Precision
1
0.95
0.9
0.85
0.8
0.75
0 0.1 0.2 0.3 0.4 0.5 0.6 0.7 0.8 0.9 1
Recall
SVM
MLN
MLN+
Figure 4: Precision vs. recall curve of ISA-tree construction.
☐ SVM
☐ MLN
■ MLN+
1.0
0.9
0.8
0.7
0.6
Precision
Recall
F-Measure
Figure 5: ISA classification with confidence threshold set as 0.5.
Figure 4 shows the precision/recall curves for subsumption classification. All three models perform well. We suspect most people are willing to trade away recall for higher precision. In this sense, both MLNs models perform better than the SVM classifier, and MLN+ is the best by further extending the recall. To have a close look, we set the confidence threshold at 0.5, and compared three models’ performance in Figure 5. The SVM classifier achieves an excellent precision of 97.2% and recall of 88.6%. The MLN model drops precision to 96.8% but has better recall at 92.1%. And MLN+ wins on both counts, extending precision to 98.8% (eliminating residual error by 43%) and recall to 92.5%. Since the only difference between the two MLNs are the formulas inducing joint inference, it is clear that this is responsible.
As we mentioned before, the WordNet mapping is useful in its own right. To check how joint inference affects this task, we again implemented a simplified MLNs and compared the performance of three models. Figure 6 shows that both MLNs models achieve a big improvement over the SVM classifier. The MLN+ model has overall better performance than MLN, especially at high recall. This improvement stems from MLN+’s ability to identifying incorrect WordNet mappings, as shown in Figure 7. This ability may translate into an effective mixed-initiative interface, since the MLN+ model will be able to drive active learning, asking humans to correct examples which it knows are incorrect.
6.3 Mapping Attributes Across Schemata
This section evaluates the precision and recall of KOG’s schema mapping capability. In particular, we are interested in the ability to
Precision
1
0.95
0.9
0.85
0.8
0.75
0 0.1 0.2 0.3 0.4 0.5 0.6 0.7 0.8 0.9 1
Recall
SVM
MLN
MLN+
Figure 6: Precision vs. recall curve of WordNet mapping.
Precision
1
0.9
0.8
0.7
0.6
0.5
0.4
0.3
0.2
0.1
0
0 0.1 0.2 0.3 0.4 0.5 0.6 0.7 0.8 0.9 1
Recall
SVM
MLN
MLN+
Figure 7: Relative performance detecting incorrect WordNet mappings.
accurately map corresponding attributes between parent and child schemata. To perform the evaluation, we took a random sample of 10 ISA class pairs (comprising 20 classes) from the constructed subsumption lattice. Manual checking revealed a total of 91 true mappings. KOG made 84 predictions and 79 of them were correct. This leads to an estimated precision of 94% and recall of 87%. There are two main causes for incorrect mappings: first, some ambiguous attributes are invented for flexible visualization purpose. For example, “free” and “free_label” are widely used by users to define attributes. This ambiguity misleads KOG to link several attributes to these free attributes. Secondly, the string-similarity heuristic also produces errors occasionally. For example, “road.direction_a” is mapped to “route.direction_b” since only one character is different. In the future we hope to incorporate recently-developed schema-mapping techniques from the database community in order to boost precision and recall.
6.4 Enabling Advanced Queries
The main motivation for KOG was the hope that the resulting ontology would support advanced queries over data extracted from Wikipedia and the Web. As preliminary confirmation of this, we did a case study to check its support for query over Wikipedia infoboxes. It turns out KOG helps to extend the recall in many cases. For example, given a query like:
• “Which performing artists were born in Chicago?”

EXERCISE DIRECTIONS: All of the data above is to be given again, word for word.

WORKED SOLUTION:
Precision
1
0.95
0.9
0.85
0.8
0.75
0 0.1 0.2 0.3 0.4 0.5 0.6 0.7 0.8 0.9 1
Recall
SVM
MLN
MLN+
Figure 4: Precision vs. recall curve of ISA-tree construction.
☐ SVM
☐ MLN
■ MLN+
1.0
0.9
0.8
0.7
0.6
Precision
Recall
F-Measure
Figure 5: ISA classification with confidence threshold set as 0.5.
Figure 4 shows the precision/recall curves for subsumption classification. All three models perform well. We suspect most people are willing to trade away recall for higher precision. In this sense, both MLNs models perform better than the SVM classifier, and MLN+ is the best by further extending the recall. To have a close look, we set the confidence threshold at 0.5, and compared three models’ performance in Figure 5. The SVM classifier achieves an excellent precision of 97.2% and recall of 88.6%. The MLN model drops precision to 96.8% but has better recall at 92.1%. And MLN+ wins on both counts, extending precision to 98.8% (eliminating residual error by 43%) and recall to 92.5%. Since the only difference between the two MLNs are the formulas inducing joint inference, it is clear that this is responsible.
As we mentioned before, the WordNet mapping is useful in its own right. To check how joint inference affects this task, we again implemented a simplified MLNs and compared the performance of three models. Figure 6 shows that both MLNs models achieve a big improvement over the SVM classifier. The MLN+ model has overall better performance than MLN, especially at high recall. This improvement stems from MLN+’s ability to identifying incorrect WordNet mappings, as shown in Figure 7. This ability may translate into an effective mixed-initiative interface, since the MLN+ model will be able to drive active learning, asking humans to correct examples which it knows are incorrect.
6.3 Mapping Attributes Across Schemata
This section evaluates the precision and recall of KOG’s schema mapping capability. In particular, we are interested in the ability to
Precision
1
0.95
0.9
0.85
0.8
0.75
0 0.1 0.2 0.3 0.4 0.5 0.6 0.7 0.8 0.9 1
Recall
SVM
MLN
MLN+
Figure 6: Precision vs. recall curve of WordNet mapping.
Precision
1
0.9
0.8
0.7
0.6
0.5
0.4
0.3
0.2
0.1
0
0 0.1 0.2 0.3 0.4 0.5 0.6 0.7 0.8 0.9 1
Recall
SVM
MLN
MLN+
Figure 7: Relative performance detecting incorrect WordNet mappings.
accurately map corresponding attributes between parent and child schemata. To perform the evaluation, we took a random sample of 10 ISA class pairs (comprising 20 classes) from the constructed subsumption lattice. Manual checking revealed a total of 91 true mappings. KOG made 84 predictions and 79 of them were correct. This leads to an estimated precision of 94% and recall of 87%. There are two main causes for incorrect mappings: first, some ambiguous attributes are invented for flexible visualization purpose. For example, “free” and “free_label” are widely used by users to define attributes. This ambiguity misleads KOG to link several attributes to these free attributes. Secondly, the string-similarity heuristic also produces errors occasionally. For example, “road.direction_a” is mapped to “route.direction_b” since only one character is different. In the future we hope to incorporate recently-developed schema-mapping techniques from the database community in order to boost precision and recall.
6.4 Enabling Advanced Queries
The main motivation for KOG was the hope that the resulting ontology would support advanced queries over data extracted from Wikipedia and the Web. As preliminary confirmation of this, we did a case study to check its support for query over Wikipedia infoboxes. It turns out KOG helps to extend the recall in many cases. For example, given a query like:
• “Which performing artists were born in Chicago?”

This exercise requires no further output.